Suppose $K_{m,n}$ is a complete bipartite graph. Then $mn\ge m+n-1$.
Taking $m\ge1$ fixed. Applying induction on $n$.
$n=1$, Result hold trivially.
Assume result holds for $n=k$.
So, $mk \ge m+k-1$. We want to prove for $n=k+1$.That is we are adding one more vertex to other partite sets. So the number of edges will be increased by $m$. We know that $m\ge 1$. Adding $m$ on both sides of our assumed inequality. We get, $mk+m \ge m+k-1+m$. Also we have $m\ge 1$. Add $m+k-1$ on both sides. We get $m+k-1+m\ge m+k$. Hence, by induction, Result holds for all positive integers. $\because$ $m,n$ are symmetric, we can do this for $n\ge 1$. Did I write the correct proof for the given result? How do I prove the result without induction?

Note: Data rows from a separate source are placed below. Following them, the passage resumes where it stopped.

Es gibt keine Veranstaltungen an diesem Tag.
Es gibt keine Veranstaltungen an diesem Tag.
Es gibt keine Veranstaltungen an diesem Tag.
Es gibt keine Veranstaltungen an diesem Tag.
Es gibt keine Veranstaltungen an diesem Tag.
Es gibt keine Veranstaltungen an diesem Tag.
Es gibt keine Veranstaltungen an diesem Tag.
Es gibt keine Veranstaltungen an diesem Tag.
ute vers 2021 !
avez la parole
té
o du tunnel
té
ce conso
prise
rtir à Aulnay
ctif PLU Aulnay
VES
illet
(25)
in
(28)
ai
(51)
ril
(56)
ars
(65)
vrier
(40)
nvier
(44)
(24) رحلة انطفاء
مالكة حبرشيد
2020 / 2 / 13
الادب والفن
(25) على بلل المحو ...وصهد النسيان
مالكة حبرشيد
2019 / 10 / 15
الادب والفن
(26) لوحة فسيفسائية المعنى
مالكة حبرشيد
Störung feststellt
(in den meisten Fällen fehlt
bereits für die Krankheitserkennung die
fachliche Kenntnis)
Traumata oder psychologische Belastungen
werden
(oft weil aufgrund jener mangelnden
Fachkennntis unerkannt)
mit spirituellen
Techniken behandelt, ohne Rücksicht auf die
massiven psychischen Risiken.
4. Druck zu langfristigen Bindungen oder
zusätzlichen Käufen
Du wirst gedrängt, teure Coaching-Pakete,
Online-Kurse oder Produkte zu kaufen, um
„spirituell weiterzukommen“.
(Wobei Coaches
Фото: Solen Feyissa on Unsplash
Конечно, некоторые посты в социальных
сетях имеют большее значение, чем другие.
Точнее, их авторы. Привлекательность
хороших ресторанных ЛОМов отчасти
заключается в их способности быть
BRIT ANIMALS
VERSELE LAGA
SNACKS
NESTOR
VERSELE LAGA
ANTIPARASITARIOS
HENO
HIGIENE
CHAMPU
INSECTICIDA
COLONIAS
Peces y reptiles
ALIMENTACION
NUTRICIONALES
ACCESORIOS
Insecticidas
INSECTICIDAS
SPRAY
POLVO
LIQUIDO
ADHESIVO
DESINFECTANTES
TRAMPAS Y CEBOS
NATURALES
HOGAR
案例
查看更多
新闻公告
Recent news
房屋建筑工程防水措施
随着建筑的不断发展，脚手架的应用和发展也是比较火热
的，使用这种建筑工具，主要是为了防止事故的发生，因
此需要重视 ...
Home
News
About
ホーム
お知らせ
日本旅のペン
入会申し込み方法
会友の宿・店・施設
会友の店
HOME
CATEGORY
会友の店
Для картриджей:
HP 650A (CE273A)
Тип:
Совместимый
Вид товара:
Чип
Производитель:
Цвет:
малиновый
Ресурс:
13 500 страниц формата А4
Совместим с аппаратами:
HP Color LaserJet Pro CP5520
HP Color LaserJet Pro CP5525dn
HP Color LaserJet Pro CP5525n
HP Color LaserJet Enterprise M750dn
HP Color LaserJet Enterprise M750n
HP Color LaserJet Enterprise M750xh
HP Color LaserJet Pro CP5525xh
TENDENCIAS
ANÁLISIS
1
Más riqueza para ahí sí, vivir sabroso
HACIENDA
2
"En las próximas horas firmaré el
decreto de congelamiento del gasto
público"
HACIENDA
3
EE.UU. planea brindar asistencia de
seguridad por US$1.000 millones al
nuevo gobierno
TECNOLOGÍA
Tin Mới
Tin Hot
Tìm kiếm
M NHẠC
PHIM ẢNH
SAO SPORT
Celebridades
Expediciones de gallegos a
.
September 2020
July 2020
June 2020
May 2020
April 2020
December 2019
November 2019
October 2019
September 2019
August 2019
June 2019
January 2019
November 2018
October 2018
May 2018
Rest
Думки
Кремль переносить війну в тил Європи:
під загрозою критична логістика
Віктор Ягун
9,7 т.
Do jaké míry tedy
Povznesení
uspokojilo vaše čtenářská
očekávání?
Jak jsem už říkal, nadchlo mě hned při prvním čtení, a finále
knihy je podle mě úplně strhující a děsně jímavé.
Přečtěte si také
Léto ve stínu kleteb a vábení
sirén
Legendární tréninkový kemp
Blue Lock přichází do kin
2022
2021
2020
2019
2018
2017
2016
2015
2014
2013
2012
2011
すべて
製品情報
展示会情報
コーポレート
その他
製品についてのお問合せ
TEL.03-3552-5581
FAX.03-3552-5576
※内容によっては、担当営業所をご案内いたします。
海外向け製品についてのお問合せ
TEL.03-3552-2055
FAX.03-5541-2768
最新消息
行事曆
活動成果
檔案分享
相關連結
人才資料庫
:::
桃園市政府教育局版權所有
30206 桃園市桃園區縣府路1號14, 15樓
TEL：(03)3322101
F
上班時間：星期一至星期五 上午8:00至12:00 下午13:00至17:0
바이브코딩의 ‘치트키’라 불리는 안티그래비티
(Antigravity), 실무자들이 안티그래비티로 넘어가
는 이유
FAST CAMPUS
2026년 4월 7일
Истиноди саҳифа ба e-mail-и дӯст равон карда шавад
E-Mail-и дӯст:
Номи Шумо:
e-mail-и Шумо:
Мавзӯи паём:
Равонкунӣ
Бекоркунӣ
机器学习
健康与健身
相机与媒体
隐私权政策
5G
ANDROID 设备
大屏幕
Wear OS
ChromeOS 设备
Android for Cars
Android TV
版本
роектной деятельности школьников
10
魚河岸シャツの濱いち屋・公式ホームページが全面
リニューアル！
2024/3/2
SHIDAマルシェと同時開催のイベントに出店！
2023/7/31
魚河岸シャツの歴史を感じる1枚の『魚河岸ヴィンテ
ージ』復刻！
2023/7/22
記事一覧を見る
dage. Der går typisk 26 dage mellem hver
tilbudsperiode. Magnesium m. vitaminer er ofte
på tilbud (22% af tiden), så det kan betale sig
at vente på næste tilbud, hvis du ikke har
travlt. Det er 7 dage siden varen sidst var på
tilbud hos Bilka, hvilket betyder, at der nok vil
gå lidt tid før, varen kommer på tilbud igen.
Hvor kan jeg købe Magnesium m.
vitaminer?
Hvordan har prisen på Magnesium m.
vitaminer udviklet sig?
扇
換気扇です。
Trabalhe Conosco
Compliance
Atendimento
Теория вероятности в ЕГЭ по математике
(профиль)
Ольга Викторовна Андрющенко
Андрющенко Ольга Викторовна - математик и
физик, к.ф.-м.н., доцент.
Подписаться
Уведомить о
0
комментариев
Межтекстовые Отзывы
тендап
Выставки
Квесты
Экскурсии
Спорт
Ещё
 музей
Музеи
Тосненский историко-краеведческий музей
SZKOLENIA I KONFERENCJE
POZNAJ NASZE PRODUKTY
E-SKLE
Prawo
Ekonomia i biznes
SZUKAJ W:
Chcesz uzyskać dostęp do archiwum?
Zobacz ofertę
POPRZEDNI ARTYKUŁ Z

By König's theorem, if $\kappa_i,\lambda_i$ $(i\in I)$ are cardinal numbers such that $\lambda_i\gt\kappa_i$ for each $i\in I,$ then $\prod_{i\in I}\lambda_i\gt\sum_{i\in I}\kappa_i.$ In particular, if $a_1,a_2,b_1,b_2$ are nonnegative integers such that $a_1\gt b_1$ and $a_2\gt b_2,$ then $a_1b_1\gt a_2+b_2.$ If $m,n$ are positive integers then, since $m\gt m-1\ge0$ and $n\gt n-1\ge0,$ it follows that $mn\gt(m-1)+(n-1)=m+n-2.$ Since $mn$ is an integer, this means that $mn\ge m+n-1.$